Sir Gibbie by George MacDonald

Author:George MacDonald [MacDonald, George]
Language: eng
Format: epub
Tags: Orphans -- Fiction, Bildungsromans, Boys -- Fiction, Child witnesses -- Fiction, Mute persons -- Fiction, Highlands (Scotland) -- Fiction
Publisher: MOST Publishing
Published: 2000-10-01T04:00:00+00:00


CHAPTER XXXIV.

GLASHRUACH.

As soon as Gibbie had found a stall for Crummie, and thrown a great dinner before her, he turned and sped back the way he had come: there was no time to lose if he would have the bridge to cross the Lorrie by; and his was indeed the last foot that ever touched it. Guiding himself by well-known points yet salient, for he knew the country perhaps better than any man born and bred in it, he made straight for Glashgar, itself hid in the rain. Now wading, now swimming, now walking along the top of a wall, now caught and baffled in a hedge, Gibbie held stoutly on. Again and again he got into a current, and was swept from his direction, but he soon made his lee way good, and at length clear of the level water, and with only the torrents to mind, seated himself on a stone under a rock a little way up the mountain. There he drew from his pocket the putty-like mass to which the water had reduced the cakes with which it was filled, and ate it gladly, eyeing from his shelter the slanting lines of the rain, and the rushing sea from which he had just emerged. So lost was the land beneath the water, that he had to think to be certain under which of the roofs, looking like so many foundered Noah's arks, he had left his father and mother. Ah! yonder were cattle!—a score of heads, listlessly drifting down, all the swim out of them, their long horns, like bits of dry branches, knocking together! There was a pig, and there another! And, alas! yonder floated half a dozen helpless sponges of sheep!

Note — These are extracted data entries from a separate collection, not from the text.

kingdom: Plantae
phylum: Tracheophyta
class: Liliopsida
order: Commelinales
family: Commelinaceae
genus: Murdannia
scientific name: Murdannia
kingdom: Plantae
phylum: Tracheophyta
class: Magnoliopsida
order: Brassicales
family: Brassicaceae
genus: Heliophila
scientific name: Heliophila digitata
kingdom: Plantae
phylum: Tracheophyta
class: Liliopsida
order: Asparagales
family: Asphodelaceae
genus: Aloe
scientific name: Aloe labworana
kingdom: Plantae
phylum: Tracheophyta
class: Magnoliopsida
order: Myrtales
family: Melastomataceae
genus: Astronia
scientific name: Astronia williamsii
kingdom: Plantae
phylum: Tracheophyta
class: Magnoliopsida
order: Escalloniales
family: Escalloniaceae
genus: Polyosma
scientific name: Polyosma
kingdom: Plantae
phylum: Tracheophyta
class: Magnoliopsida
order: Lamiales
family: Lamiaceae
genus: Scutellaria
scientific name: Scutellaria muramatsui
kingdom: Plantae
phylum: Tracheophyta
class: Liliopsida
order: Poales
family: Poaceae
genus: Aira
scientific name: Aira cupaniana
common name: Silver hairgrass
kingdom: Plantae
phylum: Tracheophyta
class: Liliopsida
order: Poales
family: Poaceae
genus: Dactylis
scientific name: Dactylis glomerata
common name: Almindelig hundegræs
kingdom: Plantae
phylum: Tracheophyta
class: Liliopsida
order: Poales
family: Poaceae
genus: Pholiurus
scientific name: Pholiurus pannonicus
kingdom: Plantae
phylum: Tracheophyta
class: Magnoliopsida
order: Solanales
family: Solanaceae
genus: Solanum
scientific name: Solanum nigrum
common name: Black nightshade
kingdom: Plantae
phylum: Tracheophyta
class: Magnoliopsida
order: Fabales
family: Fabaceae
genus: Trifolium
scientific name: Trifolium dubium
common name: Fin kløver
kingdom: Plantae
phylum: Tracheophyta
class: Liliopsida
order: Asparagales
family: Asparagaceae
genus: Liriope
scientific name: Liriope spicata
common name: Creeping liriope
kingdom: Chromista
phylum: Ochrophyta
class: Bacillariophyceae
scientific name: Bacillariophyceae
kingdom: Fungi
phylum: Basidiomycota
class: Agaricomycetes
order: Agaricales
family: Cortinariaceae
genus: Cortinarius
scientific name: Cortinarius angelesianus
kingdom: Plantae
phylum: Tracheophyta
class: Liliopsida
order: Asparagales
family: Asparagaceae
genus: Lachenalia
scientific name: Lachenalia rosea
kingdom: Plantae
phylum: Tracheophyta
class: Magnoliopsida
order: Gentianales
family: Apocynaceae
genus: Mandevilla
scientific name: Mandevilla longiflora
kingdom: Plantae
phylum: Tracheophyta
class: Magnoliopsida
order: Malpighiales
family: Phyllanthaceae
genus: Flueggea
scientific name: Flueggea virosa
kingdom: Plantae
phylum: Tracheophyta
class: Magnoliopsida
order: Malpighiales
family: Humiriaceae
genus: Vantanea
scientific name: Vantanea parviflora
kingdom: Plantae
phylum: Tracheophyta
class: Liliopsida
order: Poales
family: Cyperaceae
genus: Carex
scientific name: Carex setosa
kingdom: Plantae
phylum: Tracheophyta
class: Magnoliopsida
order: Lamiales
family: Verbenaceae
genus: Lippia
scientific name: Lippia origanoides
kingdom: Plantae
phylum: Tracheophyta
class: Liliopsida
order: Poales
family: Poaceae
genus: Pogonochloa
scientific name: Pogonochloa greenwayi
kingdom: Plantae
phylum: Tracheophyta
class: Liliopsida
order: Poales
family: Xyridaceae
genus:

At sight of these last he started to his feet, and set off up the hill. It was not so hard a struggle as to cross the water, but he had still to get to the other side of several torrents far more dangerous than any current he had been in. Again and again he had to ascend a long distance before he found a possible place to cross at; but he reached the fold at last.

It was in a little valley opening on that where lay the tarn. Swollen to a lake, the waters of it were now at the very gate of the pen. For a moment he regretted he had not brought Oscar, but the next he saw that not much could with any help have been done for the sheep, beyond what they could, if at liberty, do for themselves. Left where they were they would probably be drowned; if not they would be starved; but if he let them go, they would keep out of the water, and find for themselves what food and shelter were to be had. He opened the gate, drove them out, and a little way up the hill and left them.

By this time it was about two o'clock, and Gibbie was very hungry. He had had enough of the water for one day, however, and was not inclined to return to the Mains.